Equipe de France Beat Spain
Crédit photo : FIBA Europe BeBasket

France-Espagne, plus qu'une finale, une guerre fratricide. Les deux meilleurs ennemis du basketball européen se retrouve avec un titre continental en jeu. 

Sur les coups de 20h30, le hashtag #BeatSpain devrait être l'un des plus partagées sur les réseaux sociaux. Une habitude qui entoure chaque duel franco-espagnol depuis quelques années. Celui de ce dimanche soir a une saveur encore plus particulière. Pour de multiples raisons. Un titre continental en jeu, la dernière sélection de Gaëlle Skrela et Céline Dumerc ou l'apothéose d'un EuroBasket mené de main de maître. Vous n'avez pas à vous justifier, tout le monde veut voir les Bleues triompher. Depuis dix jours, la France monte en puissance. Elle reste sur deux démonstrations contre la Slovaquie et la Grèce. Quelle plus belle fin possible qu'une victoire sur l'ennemi de toujours ? Dans ce championnat d'Europe où des têtes comme la Serbie ou la Russie sont tombées, Françaises et Espagnoles ont tenu leur rang. Sur le terrain, comme dans les tribunes, les deux nations ont été les plus impressionnantes. Justesse, intensité, passion. La recette d'une aventure tchèque réussie. Celle du basket que l'on aime. Il ne reste plus que 40 minutes avant de soulever le trophée. Celui-là même qui a échappé aux coéquipières de Diandra Tchatchouang à Orchies en 2013 contre l'Espagne à cause d'un petit point. Un affront à laver. Et si Endy Miyem dit ne pas repenser à ce match, elle sait à quel point la médaille d'argent est frustrante.

« On a trop échoué en finale ces dernières années. J'ai juste envie de cette médaille d'or. »

De l'envie, cette équipe n'en manque pas. Mais il faudra y ajouter la hargne, l'agressivité et espérer le soupçon de réussite pour monter sur la plus haute marche du podium après deux échecs consécutifs. La bête noire serbe écartée, il reste l'ogre espagnol. Une équipe qui vient de triompher, avec la manière, de l'une des nations les plus séduisantes de la compétition, la Belgique. Une place en finale méritée pour la troupe de Lucas Mondelo.
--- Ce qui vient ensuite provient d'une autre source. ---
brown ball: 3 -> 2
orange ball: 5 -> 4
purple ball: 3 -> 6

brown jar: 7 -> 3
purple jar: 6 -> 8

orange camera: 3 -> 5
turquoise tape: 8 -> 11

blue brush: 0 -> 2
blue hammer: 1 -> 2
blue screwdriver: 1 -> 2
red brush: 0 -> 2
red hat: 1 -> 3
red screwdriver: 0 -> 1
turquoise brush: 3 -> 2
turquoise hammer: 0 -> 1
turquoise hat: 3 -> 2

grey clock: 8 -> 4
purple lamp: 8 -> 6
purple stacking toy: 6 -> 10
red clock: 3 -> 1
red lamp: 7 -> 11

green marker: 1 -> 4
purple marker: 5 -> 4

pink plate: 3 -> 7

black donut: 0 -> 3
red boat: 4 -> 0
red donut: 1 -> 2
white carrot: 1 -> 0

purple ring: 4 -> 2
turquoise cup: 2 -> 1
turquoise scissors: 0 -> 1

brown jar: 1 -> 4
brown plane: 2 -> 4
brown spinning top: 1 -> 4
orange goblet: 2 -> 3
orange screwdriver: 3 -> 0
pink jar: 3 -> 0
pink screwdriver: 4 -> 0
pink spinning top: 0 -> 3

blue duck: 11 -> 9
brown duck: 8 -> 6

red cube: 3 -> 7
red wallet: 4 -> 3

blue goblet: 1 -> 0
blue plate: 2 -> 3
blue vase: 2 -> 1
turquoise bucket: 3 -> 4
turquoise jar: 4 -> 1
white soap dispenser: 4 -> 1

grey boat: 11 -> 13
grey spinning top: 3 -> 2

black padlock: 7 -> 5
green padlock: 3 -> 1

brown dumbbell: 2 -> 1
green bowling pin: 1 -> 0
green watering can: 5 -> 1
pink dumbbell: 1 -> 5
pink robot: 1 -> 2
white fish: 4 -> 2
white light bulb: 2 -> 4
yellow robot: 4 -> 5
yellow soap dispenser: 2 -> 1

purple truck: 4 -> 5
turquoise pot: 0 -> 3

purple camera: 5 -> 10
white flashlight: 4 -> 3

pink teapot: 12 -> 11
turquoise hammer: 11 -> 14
Avec Sancho Lyttle (13,4 points, 8,6 rebonds) ou Alba Torrens (17,8 points, 7 rebonds, 3,6 passes décisives), la Roja possède des atouts indéniables. Mais Valérie Garnier possède une main royale pour rivaliser. Et même mieux, triompher. Elle a un collectif. Une armée sous son autorité. 12 filles qui jouent avec un seul objectif : la quête du Graal européen. Des joueuses de devoir qui sont prêtes à tous les sacrifices pour accomplir leur tâche. De Marielle Amant à Marine Johannes en passant par Hhadydia Minte, toutes ont eu un impact sur la performance globale. Aucune ne rechigne au sale boulot. Qu'importe leur temps de jeu. Dans cet EuroBasket, le banc français a marqué 33,4 points par match. Son homologue espagnol seulement 19. Une force qui a déjà été remarqué, il y a moins de trois semaines, quand les deux équipes se sont affrontés pour un dernier amical à Mulhouse. A l'époque déjà, le combat proposé ressemblait à celui d'une phase finale. Les Bleues étaient parvenues à l'emporter. Maintenant qu'elles sont arrivées à leur finale : #BeatSpain.